Subcellular localization of Bax. Bax expression was analyzed by Western blot in cytosolic (A,B) and mitochondrial (C,D) fractions of spinal cords from transgenic mSOD1 mice (black columns) at the asymptomatic stage (AS), at the beginning of symptoms (BS), and at the end stage (ES) and was compared with their age-matched nontransgenic littermates (Non-Tg; white columns). Represented values (n = 4–6 per group) correspond to mean ± SEM. *p < 0.05; **p < 0.01; Student's t test.

Fig. 4.

Activation of caspase-9 in spinal cords of transgenic mSOD1 mice. A, Using an antibody recognizing both forms of caspase-9, the expression of pro-caspase-9 (52 kDa) and its active fragment (35 kDa) was analyzed by Western blot in cytosolic fractions of spinal cords from transgenic mSOD1 mice at the asymptomatic stage (AS), at the beginning of symptoms (BS), and at the end stage (ES) and was compared with their age-matched nontransgenic littermates (Non-Tg). Each lane corresponds to a different animal. B, The immunolocalization of active caspase-9 was performed on spinal cord sections from transgenic (Tg) mSOD1 mice at end stage (ES) and their age-matched nontransgenic (Non-Tg) littermates.

Fig. 5.

Activation of caspase-7 in spinal cords of transgenic mSOD1 mice.
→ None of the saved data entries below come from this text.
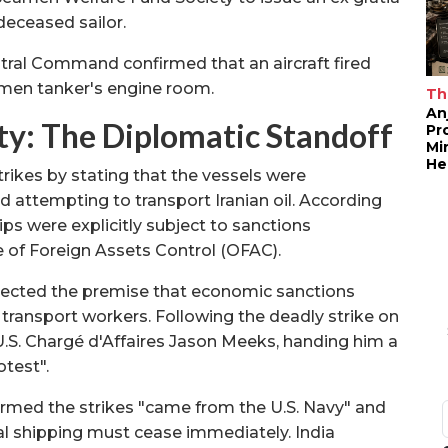
deceased sailor.
entral Command confirmed that an aircraft fired
tumen tanker's engine room.
Th
An
nty: The Diplomatic Standoff
Pr
Mi
He
rikes by stating that the vessels were
nd attempting to transport Iranian oil. According
hips were explicitly subject to sanctions
e of Foreign Assets Control (OFAC).
jected the premise that economic sanctions
ian transport workers. Following the deadly strike on
S. Chargé d'Affaires Jason Meeks, handing him a
otest".
rmed the strikes "came from the U.S. Navy" and
al shipping must cease immediately. India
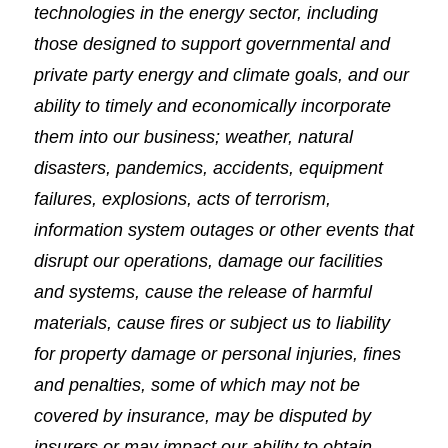
technologies in the energy sector, including
those designed to support governmental and
private party energy and climate goals, and our
ability to timely and economically incorporate
them into our business; weather, natural
disasters, pandemics, accidents, equipment
failures, explosions, acts of terrorism,
information system outages or other events that
disrupt our operations, damage our facilities
and systems, cause the release of harmful
materials, cause fires or subject us to liability
for property damage or personal injuries, fines
and penalties, some of which may not be
covered by insurance, may be disputed by
insurers or may impact our ability to obtain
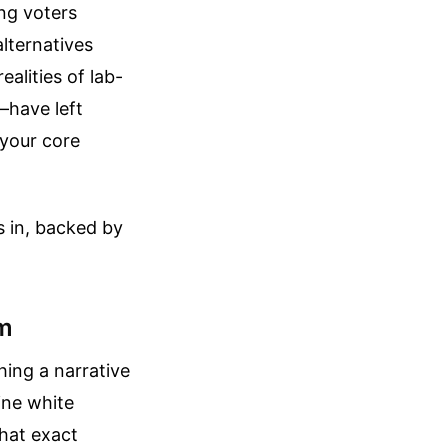
ing voters
alternatives
alities of lab-
—have left
 your core
s in, backed by
sm
hing a narrative
tine white
hat exact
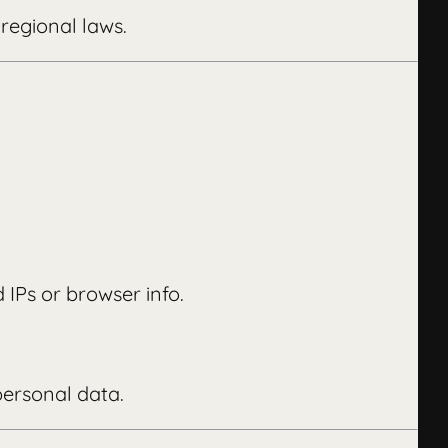
regional laws.
 IPs or browser info.
personal data.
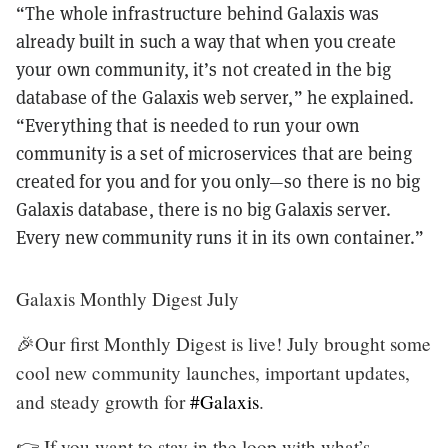
“The whole infrastructure behind Galaxis was
already built in such a way that when you create
your own community, it’s not created in the big
database of the Galaxis web server,” he explained.
“Everything that is needed to run your own
community is a set of microservices that are being
created for you and for you only—so there is no big
Galaxis database, there is no big Galaxis server.
Every new community runs it in its own container.”
Galaxis Monthly Digest July
🎉Our first Monthly Digest is live! July brought some
cool new community launches, important updates,
and steady growth for
#Galaxis
.
👉 If you want to stay in the loop with what’s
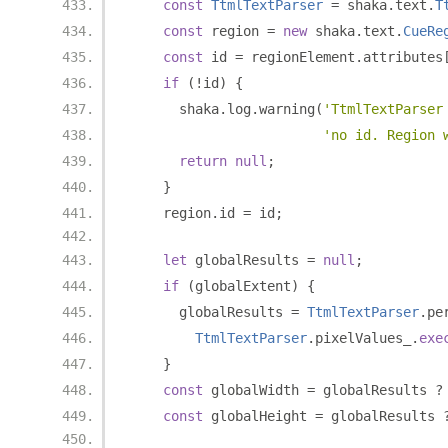
const
TtmlTextParser
=
 shaka
.
text
.
T
const
 region 
=
new
 shaka
.
text
.
CueRe
const
 id 
=
 regionElement
.
attributes
if
(!
id
)
{
      shaka
.
log
.
warning
(
'TtmlTextParser
'no id. Region 
return
null
;
}
    region
.
id 
=
 id
;
let
 globalResults 
=
null
;
if
(
globalExtent
)
{
      globalResults 
=
TtmlTextParser
.
pe
TtmlTextParser
.
pixelValues_
.
exe
}
const
 globalWidth 
=
 globalResults 
?
const
 globalHeight 
=
 globalResults 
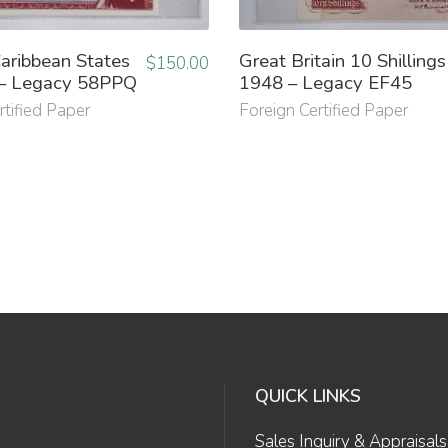
aribbean States
Great Britain 10 Shillings
$
150.00
– Legacy 58PPQ
1948 – Legacy EF45
rtified Paper
Foreign Certified Paper
QUICK LINKS
Sales Inquiry & Appraisals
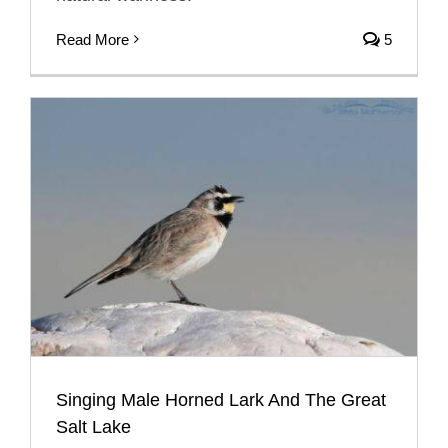
Read More
5
Singing Male Horned Lark And The Great
Salt Lake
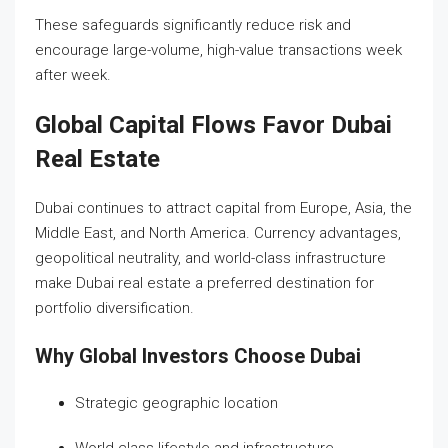
These safeguards significantly reduce risk and
encourage large-volume, high-value transactions week
after week.
Global Capital Flows Favor Dubai
Real Estate
Dubai continues to attract capital from Europe, Asia, the
Middle East, and North America. Currency advantages,
geopolitical neutrality, and world-class infrastructure
make Dubai real estate a preferred destination for
portfolio diversification.
Why Global Investors Choose Dubai
Strategic geographic location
A, Using an antibody recognizing both forms of caspase-7, the expression of pro-caspase-7 (37 kDa) and its cleaved fragment (28 kDa) was analyzed by Western blot in cytosolic fractions of spinal cords from transgenic mSOD1 mice at the asymptomatic stage (AS), at the beginning of symptoms (BS), and at the end stage (ES) and was compared with their age-matched nontransgenic littermates (Non-Tg). The top panel corresponds to β-actin. Each lane corresponds to a different animal and is representative of four to six animals per group.B, The immunolocalization of active caspase-7 was performed on spinal cord sections from transgenic (Tg) mSOD1 mice at end stage (ES) and their age-matched nontransgenic (Non-Tg) littermates.

Fig. 6.

Cleavage of XIAP in spinal cords of transgenic mSOD1 mice. XIAP expression was analyzed by Western blot in cytosolic fractions of spinal cords from transgenic mSOD1 mice at the asymptomatic stage (AS), at the beginning of symptoms (BS), and at the end stage (ES) and was compared with their age-matched nontransgenic littermates (Non-Tg). The top panel corresponds to β-actin. Each lane corresponds to a different animal and is representative of four to six animals per group.

Fig. 7.

Immunostaining for cytochrome c of spinal cord from ALS patients and controls. The immunostaining for cytochrome c was processed on spinal cord sections obtained from control (A–D; n = 7) and from ALS (E–H; n = 6) patients. In controls, cytochrome c-positive neurons were faintly stained and punctuate (A–D). In ALS cases, some neurons exhibited a control-like appearance (H), whereas most others were much more intensely and evenly immunostained (F, G).